My two cents...people always say "don't mix with your eyes," but the more senses you can get involved in a process, the better. Devices like spectrum analyzers can be an important part of ear training, like when your ears tell you that something sounds "muddy"...but the spectrum analyzer shows you the mud is somewhere around 300-400Hz. You're now in a better position to correlate EQ settings to what you hear, and dial in the right setting without having to refer to the spectrum analyzer.
Another example of ear training is delay. Back in the days of the Echoplex, if you'd asked me how much delay I was hearing, my answer would have been "I dunno." But since the advent of digital delays, I've learned what delay times sound like and can come pretty close to identifying delay times.

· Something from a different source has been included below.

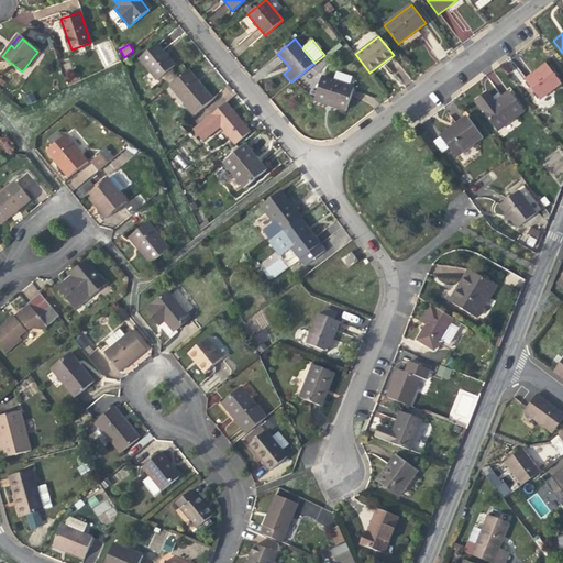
[(166,55),(157,44),(140,58),(157,80),(175,66),(166,55)]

A final example is modeling with EQ. Give me nine bands of parametric EQ, and I can make guitar A sound like guitar B to a degree of accuracy where a guitarist can't tell the difference in a blind test. But give me a spectrum analyzer, and I can do it in 15 minutes. If I have to do it by ear, it takes a
whole lot longer - but I've already gotten much better about getting frequencies "in the ballpark" because of what I've learned from using spectrum analysis.
So, while a spectrum analyzer won't necessarily help you create a better mix, it can definitely help train your ears by correlating what you hear to specific physical frequencies and characteristics...and that
will help you create a better mix eventually.